This might have been his longest innings in terms of ball faced, but Abid has put a high price on his wicket all series. His first-innings dismissal this Test was the only time he fell to either of James Anderson or Stuart Broad in their opening spells. In the second Test, when Shan Masood found his troubles against Anderson had come rushing back, Abid anchored the innings, scoring his only half-century of the tour, protecting an out-of-form middle order until as late as the 38th over. And while he didn’t quite manage the series-defining innings to rubber stamp his contribution to the series in the way his fellow opener Masood did in the first Test, but he was keen to emphasise he would come away from the series a better batsman.
“I think the tour went well, and we had a good time. We played well as a team, and the mistakes we made we’ll look to learn and come back from. Azhar [Ali] found form with a brilliant innings, and [Mohammad] Rizwan has been a big positive. We tried to help each other and my first tour has been a learning process for me, and I’ll be a better cricketer for it.

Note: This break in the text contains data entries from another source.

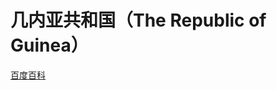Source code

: # 几内亚共和国（The Republic of Guinea）

[百度百科](https://baike.baidu.com/item/%E5%87%A0%E5%86%85%E4%BA%9A/128516)
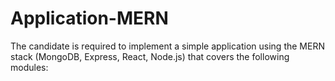 # Application-MERN
The candidate is required to implement a simple application using the MERN stack (MongoDB, Express, React, Node.js) that covers the following modules: 

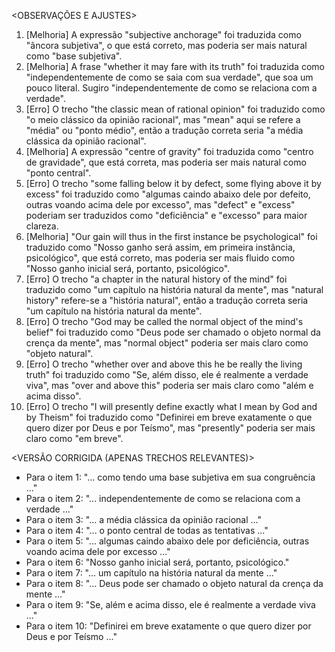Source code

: <OBSERVAÇÕES E AJUSTES>
1. [Melhoria] A expressão "subjective anchorage" foi traduzida como "âncora subjetiva", o que está correto, mas poderia ser mais natural como "base subjetiva".
2. [Melhoria] A frase "whether it may fare with its truth" foi traduzida como "independentemente de como se saia com sua verdade", que soa um pouco literal. Sugiro "independentemente de como se relaciona com a verdade".
3. [Erro] O trecho "the classic mean of rational opinion" foi traduzido como "o meio clássico da opinião racional", mas "mean" aqui se refere a "média" ou "ponto médio", então a tradução correta seria "a média clássica da opinião racional".
4. [Melhoria] A expressão "centre of gravity" foi traduzida como "centro de gravidade", que está correta, mas poderia ser mais natural como "ponto central".
5. [Erro] O trecho "some falling below it by defect, some flying above it by excess" foi traduzido como "algumas caindo abaixo dele por defeito, outras voando acima dele por excesso", mas "defect" e "excess" poderiam ser traduzidos como "deficiência" e "excesso" para maior clareza.
6. [Melhoria] "Our gain will thus in the first instance be psychological" foi traduzido como "Nosso ganho será assim, em primeira instância, psicológico", que está correto, mas poderia ser mais fluido como "Nosso ganho inicial será, portanto, psicológico".
7. [Erro] O trecho "a chapter in the natural history of the mind" foi traduzido como "um capítulo na história natural da mente", mas "natural history" refere-se a "história natural", então a tradução correta seria "um capítulo na história natural da mente".
8. [Erro] O trecho "God may be called the normal object of the mind's belief" foi traduzido como "Deus pode ser chamado o objeto normal da crença da mente", mas "normal object" poderia ser mais claro como "objeto natural".
9. [Erro] O trecho "whether over and above this he be really the living truth" foi traduzido como "Se, além disso, ele é realmente a verdade viva", mas "over and above this" poderia ser mais claro como "além e acima disso".
10. [Erro] O trecho "I will presently define exactly what I mean by God and by Theism" foi traduzido como "Definirei em breve exatamente o que quero dizer por Deus e por Teísmo", mas "presently" poderia ser mais claro como "em breve".

<VERSÃO CORRIGIDA (APENAS TRECHOS RELEVANTES)>
- Para o item 1: "... como tendo uma base subjetiva em sua congruência ..."
- Para o item 2: "... independentemente de como se relaciona com a verdade ..."
- Para o item 3: "... a média clássica da opinião racional ..."
- Para o item 4: "... o ponto central de todas as tentativas ..."
- Para o item 5: "... algumas caindo abaixo dele por deficiência, outras voando acima dele por excesso ..."
- Para o item 6: "Nosso ganho inicial será, portanto, psicológico."
- Para o item 7: "... um capítulo na história natural da mente ..."
- Para o item 8: "... Deus pode ser chamado o objeto natural da crença da mente ..."
- Para o item 9: "Se, além e acima disso, ele é realmente a verdade viva ..."
- Para o item 10: "Definirei em breve exatamente o que quero dizer por Deus e por Teísmo ..."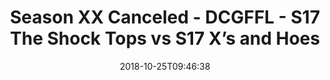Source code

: ---
title: Season XX Canceled - DCGFFL - S17 The Shock Tops vs S17 X’s and Hoes
teams-score:
- team: _teams/s17-power-orange.md
  score:
- team: _teams/s17-royal-blue.md
  score: 6
mvp: E. Taylor (P.Orange); N. Lazarus (Royal)
game-ball: P. Guequierre (P.Orange); K. Birnbaum (Royal)
sportsperson: PJ Morgan (P.Orange); D. Johnson (Royal)
season: 17
week: 5
date: '2018-10-25T09:46:38'
pageid: season-17-week-5-october-19-21-2018-6701-vs-6705
---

“Several of our batsman did decently, but we all feel we could have done better. This is my first tour, and I tried to give my best. I was intent on seeing off I wanted to see off the new ball, it’s obviously one of the best new ball bowling attacks in the world. So it wasn’t easy, but I think I managed to play my role well enough. I’m looking ahead to the future to improve my batting further, especially if we play abroad, where it’s harder to score runs.”